** Wybrany fragment **
**********

Serial fajny ale księcia zamiast ucharakteryzować na bestię to zrobili z niego przystojniaka z małą blizną dodającą mu uroku....przez to ginie przesłanie i robi się nieco zmierzchowato ( tam też wampiry nie budzily grozy tylko przyciągały kolejne wielbicielki). W oryginale chodzi o to że bohaterka pokochała gwałtownego ale też odrazającego ksiecia...a tu książę przystojniak...bogaty...nieco gwałtowny ale z charakteru daleko mu do bestii...ruda kuzynka za nim szaleje...Bella też ustawia się w kolejce....
Porównywać ten serial do Zmierzchu to jak porównywać piernik do wiatraka. Książę może i jest przystojny ale wiadomo, że obecnie bestie nie są tak przerażające jak te filmy które kręcone były kiedyś. Jeśli byłby bestią w sensie wyglądu czy charakteru? Bo tu się gubię to chyba mieszkałby sam i jaki byłby sens tego filmu?Miał wymordować połowę miasteczka?Nie rozumiem a to, że kuzynka za nim szaleje no cóż sądzę, że imponuje jej to bogactwo i po prostu chce go mieć.
faktycznie od jakiegoś czasu w filmach (głównie dla młodzieży) bestie wyjątkowo "wyładniały;)"...zauważyłam, że od czasu popularności zmierzchu jest taka tendencja...wolałam dawne, bardziej "autentyczne" charakteryzacje np.Upiora w operze....a charakter też wygładzony w stosunku do dawnych wersji...taka wersja "light":)'Pięknej i Bestii"
No właśnie poza tym wydaje mi się, że gdyby strasznie go oszpecili to bardziej przypominałoby to horror a nie baśń i tym samym Zmierzch. Ta wersja wydaje mi się dużo lepsza w odbiorze poza tym widziałam różne bestie w filmach i czasami wywoływały u mnie śmiech niż przerażenie.
Książę jest naprawdę złożoną postacią a jego kuzyneczka też jeszcze pokaże na co ją stać.

**********

** Dane do ćwiczenia **

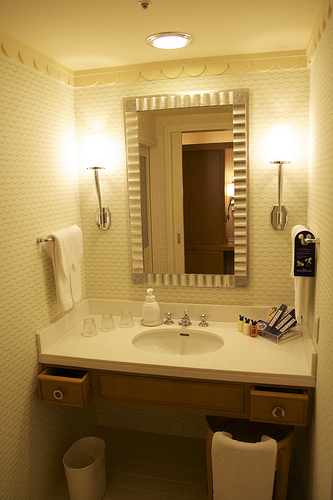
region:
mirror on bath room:
[131, 90, 259, 295]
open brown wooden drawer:
[27, 366, 87, 410]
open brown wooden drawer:
[255, 388, 319, 444]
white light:
[243, 125, 291, 155]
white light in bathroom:
[65, 135, 120, 175]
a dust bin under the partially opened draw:
[35, 353, 109, 498]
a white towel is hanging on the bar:
[34, 223, 83, 315]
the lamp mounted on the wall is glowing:
[81, 131, 113, 230]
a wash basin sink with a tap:
[131, 298, 223, 359]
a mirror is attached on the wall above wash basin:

**********

** Co zrobić **
Podmień w dyskusji o serialu "kuzyneczka" na "kuzynka" i przepisz fragment od słów "No właśnie poza" do słów "co ją stać." włącznie.

** Twoja odpowiedź **
No właśnie poza tym wydaje mi się, że gdyby strasznie go oszpecili to bardziej przypominałoby to horror a nie baśń i tym samym Zmierzch. Ta wersja wydaje mi się dużo lepsza w odbiorze poza tym widziałam różne bestie w filmach i czasami wywoływały u mnie śmiech niż przerażenie.
Książę jest naprawdę złożoną postacią a jego kuzynka też jeszcze pokaże na co ją stać.